Karl Cunningham wrote:
> On 05/04/2012 07:26 PM, Jon Elson wrote:
>   
>>   You'd need a swept
>> sine wave generator to stimulate the system, and record the response of
>> the system, both amplitude and phase to the stimulus.  Just add the sine
>> wave excitation to a constant position and feed this to the PID, and
>> record position.  Then, feed that to a Fourier analysis.
> I have a few geophones (mentioned earlier in this thread) which might be 
> usable for collecting vibration data.
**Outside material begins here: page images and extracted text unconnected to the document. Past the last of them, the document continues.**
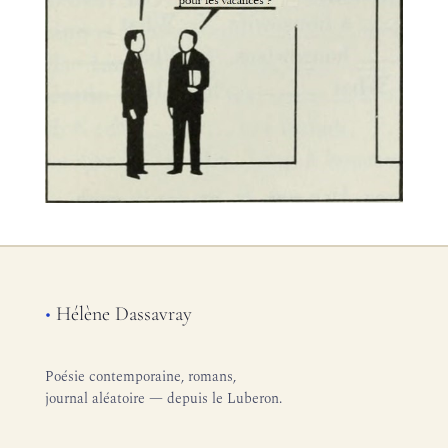
•
Hélène Dassavray
Poésie contemporaine, romans,
journal aléatoire — depuis le Luberon.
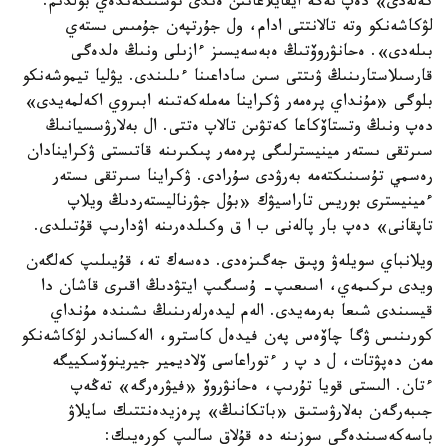
كەلەدى» دەپ نەگە ايقايلاعانىن ەندى تۇسىنگەندەي بولدىم.
لۋكاشەنكو وتە تالانتتى ادام، ول جۇرتپەن جۇمىس ىستەي
بىلەدى». ەحانۋروۆتىڭ ەبەسەيسىز ءازىلى ونىڭ ەلدەگى
قارسىلاستارىنىڭ ۋىتتى سىن ساداعىنا ءىلىندى. يۋليا تيموشەنكو
بلوگى «مۇنداي پرەمەر ۋكراينا مەملەكەتىنە ابىروي اكەلمەيدى»
دەپ ونىڭ وتستاۆكاعا كەتۋىن تالاپ ەتتى. ال بەلارۋسسيانىڭ
سىرتقى ىستەر مينيسترلىگى پرەمەر پىكىرىنە قاتىستى ۋكراينادان
رەسمي تۇسىنىكتەمە بەرۋدى سۇرادى. ۋكراينا سىرتقى ىستەر
ءمينيسترى بوريس تاراسيۋك «بۇل جۋرناليستەردىڭ ويلاپ
تاپقانى» دەپ بار پالەنى ب ا ق وكىلدەرىنە اۋدارىپ قۇتىلدى.
ويلانباي سويلەۋ وپىق جەگىزەدى. دەسەك تە، قۇيىلىپ كەلگەن
ويدى ىركىمەي، اسىعىپ- ۇسىگىپ ايتۋدىڭ اقىرى قاشان دا
قيسىندى شىعا بەرمەيدى. الەم ليدەرلەرىنىڭ ىشىندە مۇنداي
كورىنىس ۋگا چاۆەس پەن فيدەل كاسترو، الەكساندر لۋكاشەنكو
مەن دەپۋتات، ل د پ ر ءتوراعاسى ۆلاديمير جيرينوۆسكييگە
ءتان. الىستى قويا تۇرىپ، ەحانۋروۆ «فيۋرەرگە» تەڭەپ
جىبەرگەن بەلارۋستىق «باتكانىڭ» پرەزيدەنتتىك سايلاۋ
باسەكەسىندەگى سوزىنە دە قۇلاق سالىپ كورەيىك:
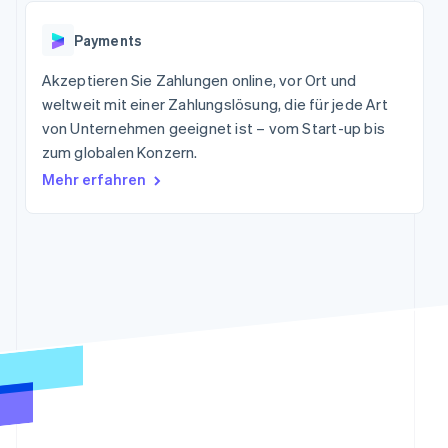
Data Pipeline
Marktplatz auf
Geldmanagement
Zugriff auf mehr als
Datensynchronisierung
Produkt-Roadmap
Grundlagen der
Plattformen
Payments
125
Stripe Sessions
Abonnementverwaltung
SaaS
Terminal
Karriere
Zahlungen vor Ort
Akzeptieren Sie Zahlungen online, vor Ort und
Newsroom
So setzen Sie
Authorization
Stripe Press
weltweit mit einer Zahlungslösung, die für jede Art
nutzungsbasierte
Boost
Abrechnung um
von Unternehmen geeignet ist – vom Start-up bis
Nach Branche
Optimierung der
Stablecoin-gestützte
zum globalen Konzern.
Autorisierungsraten
Karten ausgeben: So
Link
KI-Unternehmen
Kontakt
geht´s
Mehr erfahren
Beschleunigter
Creator Economy
Bereitstellung und
Bezahlvorgang
Gaming
Verwaltung von
Sales-Team
Financial
Bewirtung, Reisen und
Diensten mit Agenten
kontaktieren
Connections
Freizeit
Partner werden
Verbundene
Versicherungen
Medien und
Finanzdaten
Unterhaltung
Ressourcen
Gemeinnützige
Organisationen
App-Integrationen
Fachdienstleistungen
Mehr
Code-Beispiele
Öffentlicher Sektor
Product roadmap
Entwickler-Blog
Einzelhandel
Ausblick
API-Status
Radar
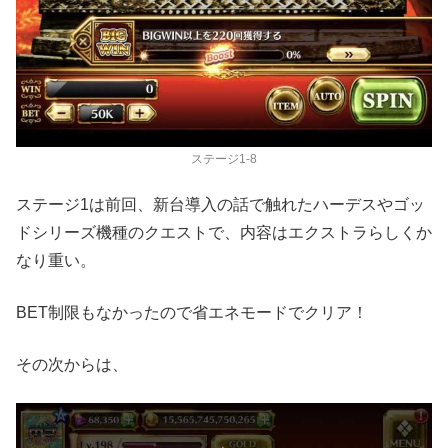
ステージ1-8
ステージ1は前回、新台導入の話で触れたハーデスやゴッ
ドシリーズ機種のクエストで、内容はエクストラらしくか
なり重い。
BET制限もなかったので省エネモードでクリア！
その次からは、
I don't have a good 
> high-sample-rate ADC, but perhaps some scope traces would suffice.
>
> If someone has any specific tests they would like done with this on a 
> 3-axis knee mill, I could give it a go.
>   
Actually, as I hinted above, I think this could be done with a script 
and features
built into LinuxCNC.  There is a waveform generator as part of HAL, and 
a module
that will record traces from the RT component of Halscope into a numerical
file.  So, the only thing needed is a little piece of code to extract 
amplitude and
phase info from the halscope trace and create a spreadsheet data file 
from the same
measurement over a range of frequencies.  So, if you have a machine with 
encoder
feedback to the PC, you should be able to do this.  Assuming a 1 KHz servo
cycle, you should be able to detect resonances up to almost 500 Hz.